Unless a question of practice presently to-be mentioned requires a different result, this cause is ruled in respondent’s favor by the decision in the case mentioned in the statement.

Sec. 1164, Stats., empowers common councils to refund taxes illegally assessed and paid, contingent upon “all conditions prescribed by law for the recovery of illegal taxes’*’ *395having “been complied with.” Sub. (4), sec. 1087ro — 22, makes the section aforesaid applicable to income taxes conditioned upon the written approval “of the assessor of incomes who made the assessment or of the tax commission in the case of assessments made by it, specifying the defect in the assessment or tax proceeding and the amount of taxable income which should have been assessed and the amount of the taxes justly chargeable thereto.”

It seems plain from the foregoing that the common council of the city of Milwaukee could not, properly, have refunded the taxes for want of the approval mentioned. It is insisted on behalf of appellant that the statutory remedy by appeal is exclusive and that the court should have dismissed the action under the rule in State ex rel. Superior v. Duluth St. R. Co. 153 Wis. 650, 142 N. W. 184, and similar cases.

Where a statutory remedy is provided for the enforce-men of a common-law right without expressly, or by necessary inference, interfering with freedom to resort to the old remedy, the new one is cumulative unless the court, on grounds of public policy, sees fit to make its activity in that field more or less contingent upon the new remedy being exhausted. That is the logic of State ex rel.

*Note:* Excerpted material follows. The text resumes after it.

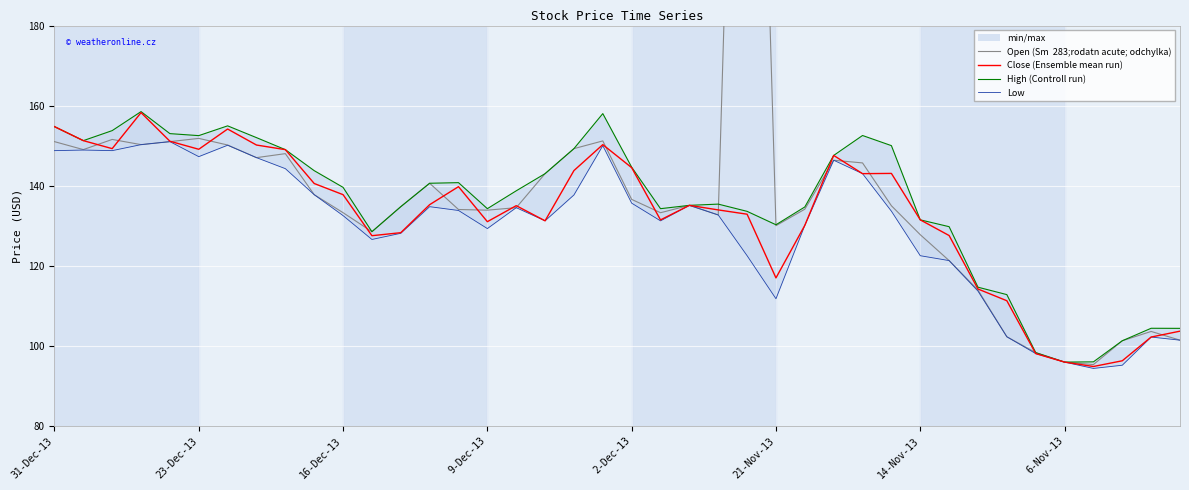

True or false: High (Controll run) has more than 2 interior local peaks.

True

Superior v. Duluth St. R. Co., supra. We are unable to discover any clear legislative attempt to make the statutory remedy in question exclusive. Moreover the point is expressly ruled in respondent’s favor by Horlick v. Mount Pleasant, ante, p. 366, 154 N. W. 375. It was there held that sec. 1087m — 18 prescribes the condition precedent to the right to bring such an action as this, and that the specification thereof, by a familiar rule of construction, indicates that the legislative purpose was to make that the sole condition. Such condition was satisfied in this case.

By the Court. — The judgment is affirmed.